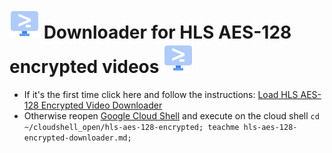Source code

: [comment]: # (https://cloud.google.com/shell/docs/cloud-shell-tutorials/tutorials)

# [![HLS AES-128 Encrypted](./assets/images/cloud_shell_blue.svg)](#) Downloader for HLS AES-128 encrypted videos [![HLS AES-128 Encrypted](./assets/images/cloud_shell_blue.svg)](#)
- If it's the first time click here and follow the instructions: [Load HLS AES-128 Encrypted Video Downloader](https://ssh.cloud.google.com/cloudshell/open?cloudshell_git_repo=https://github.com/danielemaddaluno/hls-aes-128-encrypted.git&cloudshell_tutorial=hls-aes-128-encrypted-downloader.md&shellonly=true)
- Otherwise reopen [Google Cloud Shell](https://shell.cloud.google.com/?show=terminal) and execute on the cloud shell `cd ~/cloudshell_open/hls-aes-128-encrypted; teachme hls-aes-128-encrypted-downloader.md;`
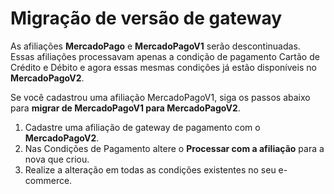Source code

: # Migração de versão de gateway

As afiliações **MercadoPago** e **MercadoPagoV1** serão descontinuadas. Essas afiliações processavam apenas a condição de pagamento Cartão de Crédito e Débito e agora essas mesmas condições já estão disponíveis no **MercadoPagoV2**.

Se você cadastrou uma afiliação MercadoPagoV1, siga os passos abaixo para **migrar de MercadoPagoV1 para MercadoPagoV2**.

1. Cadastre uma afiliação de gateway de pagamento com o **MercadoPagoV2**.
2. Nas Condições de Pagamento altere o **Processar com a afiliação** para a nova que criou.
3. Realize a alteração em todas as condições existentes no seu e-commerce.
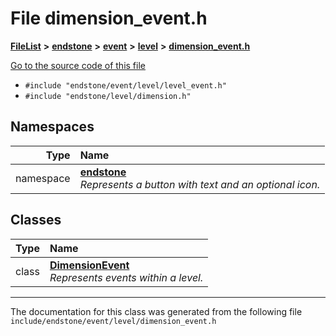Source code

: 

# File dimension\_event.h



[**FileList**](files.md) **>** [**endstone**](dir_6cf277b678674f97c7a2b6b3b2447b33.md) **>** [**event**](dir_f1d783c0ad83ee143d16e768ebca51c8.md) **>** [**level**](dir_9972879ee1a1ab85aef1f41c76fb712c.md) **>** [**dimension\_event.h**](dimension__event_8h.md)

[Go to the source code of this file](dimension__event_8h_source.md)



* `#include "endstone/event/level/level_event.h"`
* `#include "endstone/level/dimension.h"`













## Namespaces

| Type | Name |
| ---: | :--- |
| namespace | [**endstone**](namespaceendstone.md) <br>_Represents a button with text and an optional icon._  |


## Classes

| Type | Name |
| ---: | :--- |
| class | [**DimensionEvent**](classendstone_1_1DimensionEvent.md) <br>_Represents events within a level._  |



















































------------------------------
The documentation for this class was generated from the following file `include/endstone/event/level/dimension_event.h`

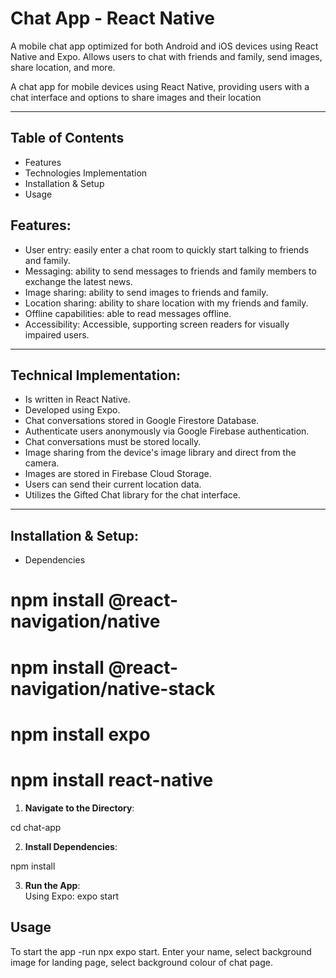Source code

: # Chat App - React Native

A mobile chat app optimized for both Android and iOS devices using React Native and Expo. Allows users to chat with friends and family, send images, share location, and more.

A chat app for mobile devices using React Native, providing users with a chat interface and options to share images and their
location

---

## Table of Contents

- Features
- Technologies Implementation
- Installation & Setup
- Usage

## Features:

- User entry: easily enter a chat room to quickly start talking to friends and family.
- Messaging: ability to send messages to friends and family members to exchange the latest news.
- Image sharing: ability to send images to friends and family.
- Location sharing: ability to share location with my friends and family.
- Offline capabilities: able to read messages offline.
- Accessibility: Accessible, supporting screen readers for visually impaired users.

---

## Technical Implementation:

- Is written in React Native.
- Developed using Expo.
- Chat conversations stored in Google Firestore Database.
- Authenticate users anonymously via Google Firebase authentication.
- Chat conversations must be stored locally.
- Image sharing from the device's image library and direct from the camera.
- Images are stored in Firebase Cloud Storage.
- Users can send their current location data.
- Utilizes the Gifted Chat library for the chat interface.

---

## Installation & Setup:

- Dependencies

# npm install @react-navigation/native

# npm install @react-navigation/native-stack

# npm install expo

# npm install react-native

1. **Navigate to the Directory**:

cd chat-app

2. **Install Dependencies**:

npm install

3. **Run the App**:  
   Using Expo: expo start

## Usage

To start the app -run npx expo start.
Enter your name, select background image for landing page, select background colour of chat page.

◆ WORK REQUEST:
What you give back should be exactly the lines of the data above from the line with "- Is written in React Native." through the line with "- Dependencies", both of those included, and nothing more.

◆ ANSWER SECTION:
- Is written in React Native.
- Developed using Expo.
- Chat conversations stored in Google Firestore Database.
- Authenticate users anonymously via Google Firebase authentication.
- Chat conversations must be stored locally.
- Image sharing from the device's image library and direct from the camera.
- Images are stored in Firebase Cloud Storage.
- Users can send their current location data.
- Utilizes the Gifted Chat library for the chat interface.

---

## Installation & Setup:

- Dependencies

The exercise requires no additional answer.